Starting with the known and proceeding to the unknown is inherently progressive because it recognises that while what is familiar is meaningful, a true end of empowering education is mastery of the unfamiliar. By being inward-looking and self-reflexive, Eurocentrism debilitated itself by cutting off links with the infinite riches of global human knowledge — something which may, in part, explain the slow but inevitable decline of the West. The narcissism and self-laudatory expostulations of Eurocentrism are shortcomings that an Afrocentric approach to knowledge and decolonisation must avoid.

In this epoch, where life in the global village has become an inescapable reality, thanks to rapid technological changes, the need to proceed from the known to the unknown, from the local to the global, has become a priority. We must, if we hope to teach for global relevance, decolonise knowledge to enable students to progress from the known to the unknown.

Related to the foregoing principle is another didactic requirement that has the potential to make the decolonisation of the curriculum effective. This principle refers to the need, when teaching, to proceed from the simple to the complex. Teaching that commences with the known does not only make learning interesting and memorable, but also makes it easy and manageable, for what is familiar is usually simple to grasp. But, when a teacher proceeds to the unknown, an element of complexity is introduced, and mastery of complexity is a key objective of worthwhile teaching and learning. Such mastery is made possible by the foundation that the teacher will have created by having started with the known and simple.

Finally, when decolonising the curriculum, we must remember the unity of human knowledge, for didactic theory also recognises the principle of totality, which is also known as the global principle or the principle of integration. Although each person is a member of a family, a clan and nation, on a higher plane each one of us is a member of a single human race — integrated into the whole by virtue of one’s humanness, confronted with similar human problems on account of being an organic member of the human species, and faced with peculiarities of the same human condition. Decolonised knowledge must therefore be integrated with the totality of human knowledge.

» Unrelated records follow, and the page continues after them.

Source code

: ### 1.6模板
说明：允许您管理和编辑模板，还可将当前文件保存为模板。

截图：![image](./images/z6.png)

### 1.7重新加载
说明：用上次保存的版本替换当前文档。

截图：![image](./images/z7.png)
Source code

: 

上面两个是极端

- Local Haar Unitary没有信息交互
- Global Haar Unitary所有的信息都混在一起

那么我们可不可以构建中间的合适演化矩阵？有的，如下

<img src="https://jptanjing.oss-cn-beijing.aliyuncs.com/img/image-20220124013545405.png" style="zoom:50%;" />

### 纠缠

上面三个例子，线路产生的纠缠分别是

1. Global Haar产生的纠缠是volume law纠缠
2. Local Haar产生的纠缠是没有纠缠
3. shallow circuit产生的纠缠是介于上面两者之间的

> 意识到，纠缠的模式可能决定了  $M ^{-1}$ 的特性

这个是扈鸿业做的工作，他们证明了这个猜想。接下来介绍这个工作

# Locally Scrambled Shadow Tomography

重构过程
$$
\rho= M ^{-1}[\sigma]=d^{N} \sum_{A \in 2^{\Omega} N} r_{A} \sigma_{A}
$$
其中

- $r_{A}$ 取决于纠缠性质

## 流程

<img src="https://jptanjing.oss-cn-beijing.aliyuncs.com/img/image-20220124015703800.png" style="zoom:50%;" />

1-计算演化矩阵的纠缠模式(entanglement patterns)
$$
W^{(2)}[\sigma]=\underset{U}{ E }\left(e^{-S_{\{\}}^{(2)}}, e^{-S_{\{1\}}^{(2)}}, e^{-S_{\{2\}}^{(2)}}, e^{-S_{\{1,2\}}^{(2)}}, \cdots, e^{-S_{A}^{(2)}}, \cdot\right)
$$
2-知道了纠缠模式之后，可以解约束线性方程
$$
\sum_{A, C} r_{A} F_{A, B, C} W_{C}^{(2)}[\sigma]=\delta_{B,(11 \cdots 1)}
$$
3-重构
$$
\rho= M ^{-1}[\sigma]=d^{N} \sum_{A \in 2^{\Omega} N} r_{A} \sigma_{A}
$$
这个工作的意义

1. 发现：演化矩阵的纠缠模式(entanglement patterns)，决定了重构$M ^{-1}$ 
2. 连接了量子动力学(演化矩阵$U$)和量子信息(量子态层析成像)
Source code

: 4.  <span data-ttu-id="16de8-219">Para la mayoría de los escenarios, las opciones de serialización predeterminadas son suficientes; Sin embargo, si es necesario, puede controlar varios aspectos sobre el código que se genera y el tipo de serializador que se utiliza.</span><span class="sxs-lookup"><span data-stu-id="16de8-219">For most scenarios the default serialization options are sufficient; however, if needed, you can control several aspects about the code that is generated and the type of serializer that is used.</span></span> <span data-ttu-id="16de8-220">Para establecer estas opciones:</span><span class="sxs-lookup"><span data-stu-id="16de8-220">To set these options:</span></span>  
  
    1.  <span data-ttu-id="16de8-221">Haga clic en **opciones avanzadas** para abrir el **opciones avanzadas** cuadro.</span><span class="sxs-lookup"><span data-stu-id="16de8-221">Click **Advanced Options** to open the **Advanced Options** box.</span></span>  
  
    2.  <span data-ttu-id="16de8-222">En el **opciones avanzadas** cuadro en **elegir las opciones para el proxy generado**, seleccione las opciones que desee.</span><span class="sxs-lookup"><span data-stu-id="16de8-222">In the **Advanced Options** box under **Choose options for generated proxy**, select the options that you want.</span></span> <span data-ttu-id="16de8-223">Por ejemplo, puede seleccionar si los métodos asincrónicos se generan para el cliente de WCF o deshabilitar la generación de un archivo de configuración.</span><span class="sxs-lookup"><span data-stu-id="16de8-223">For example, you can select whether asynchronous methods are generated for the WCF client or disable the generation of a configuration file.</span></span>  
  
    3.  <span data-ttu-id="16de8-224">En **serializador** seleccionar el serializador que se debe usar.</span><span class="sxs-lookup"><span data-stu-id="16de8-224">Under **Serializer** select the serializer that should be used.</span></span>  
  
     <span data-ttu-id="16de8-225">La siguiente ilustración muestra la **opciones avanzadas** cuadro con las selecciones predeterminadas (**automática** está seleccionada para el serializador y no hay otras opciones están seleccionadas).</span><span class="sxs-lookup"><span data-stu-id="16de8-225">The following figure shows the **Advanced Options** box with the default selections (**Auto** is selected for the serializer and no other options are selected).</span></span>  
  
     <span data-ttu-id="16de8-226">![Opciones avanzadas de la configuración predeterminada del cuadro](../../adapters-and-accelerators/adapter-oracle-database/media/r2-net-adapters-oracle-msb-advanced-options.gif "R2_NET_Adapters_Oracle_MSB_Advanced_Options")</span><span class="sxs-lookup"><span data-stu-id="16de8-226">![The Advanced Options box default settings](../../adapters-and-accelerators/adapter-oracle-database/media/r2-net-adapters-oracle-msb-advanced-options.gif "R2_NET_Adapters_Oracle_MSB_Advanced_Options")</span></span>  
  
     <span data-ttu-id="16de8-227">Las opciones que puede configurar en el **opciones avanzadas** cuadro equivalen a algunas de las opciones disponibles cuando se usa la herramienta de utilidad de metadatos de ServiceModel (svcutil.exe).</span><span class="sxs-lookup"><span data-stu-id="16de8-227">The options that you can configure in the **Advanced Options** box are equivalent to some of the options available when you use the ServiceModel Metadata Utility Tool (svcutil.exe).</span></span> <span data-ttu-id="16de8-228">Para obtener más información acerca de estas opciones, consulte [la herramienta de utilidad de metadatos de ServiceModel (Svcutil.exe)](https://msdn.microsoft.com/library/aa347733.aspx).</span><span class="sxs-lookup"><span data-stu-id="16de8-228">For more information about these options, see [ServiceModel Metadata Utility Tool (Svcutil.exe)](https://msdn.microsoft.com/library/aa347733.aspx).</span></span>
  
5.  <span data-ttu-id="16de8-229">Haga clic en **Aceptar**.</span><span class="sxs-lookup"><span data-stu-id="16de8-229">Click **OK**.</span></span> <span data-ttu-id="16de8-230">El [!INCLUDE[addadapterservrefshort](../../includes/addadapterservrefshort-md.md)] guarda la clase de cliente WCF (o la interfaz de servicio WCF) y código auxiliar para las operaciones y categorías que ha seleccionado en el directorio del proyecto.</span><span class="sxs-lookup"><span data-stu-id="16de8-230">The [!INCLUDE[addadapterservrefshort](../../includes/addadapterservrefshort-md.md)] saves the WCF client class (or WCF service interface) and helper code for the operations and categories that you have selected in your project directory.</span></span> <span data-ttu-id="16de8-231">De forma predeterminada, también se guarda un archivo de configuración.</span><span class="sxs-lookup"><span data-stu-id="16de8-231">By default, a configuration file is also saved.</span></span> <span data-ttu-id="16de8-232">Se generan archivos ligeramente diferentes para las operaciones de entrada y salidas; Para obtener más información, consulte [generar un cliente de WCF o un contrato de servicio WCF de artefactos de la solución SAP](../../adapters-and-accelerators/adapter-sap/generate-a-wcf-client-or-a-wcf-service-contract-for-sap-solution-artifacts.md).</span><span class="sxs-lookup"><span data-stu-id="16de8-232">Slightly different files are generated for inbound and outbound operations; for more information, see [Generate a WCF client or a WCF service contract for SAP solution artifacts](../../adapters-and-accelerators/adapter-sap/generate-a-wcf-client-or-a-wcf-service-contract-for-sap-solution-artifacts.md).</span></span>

This should be easy to achieve if there is acceptance of the need to progress from the known to the unknown, from the simple to complex, and from the local to the global.

Didactic theory can be applied profitably in the decolonisation project. What it teaches us is that we must not decolonise the curriculum with the intention of basking in the glory of African culture and historical achievements, but with the purpose of employing the known, the simple and the local as a springboard for engagement with the unknown, the complex and the global on a higher international plane, for world citizenship is now unavoidable.

Since that time when early humans left the African savannah (the known, the simple and the local) to explore and inhabit the world beyond (the unknown, the complex and the global), the universalisation of human knowledge has been accelerating apace and the shrinking of the globe into a small village has continued relentlessly. Countries that recognise this fact as an inescapable reality of the future, and educate the young for meaningful participation therein, have a better chance of strengthening themselves and their economies.

Professor Marcus Ramogale is the deputy vice-chancellor for teaching and learning at the Mangosuthu University of Technology.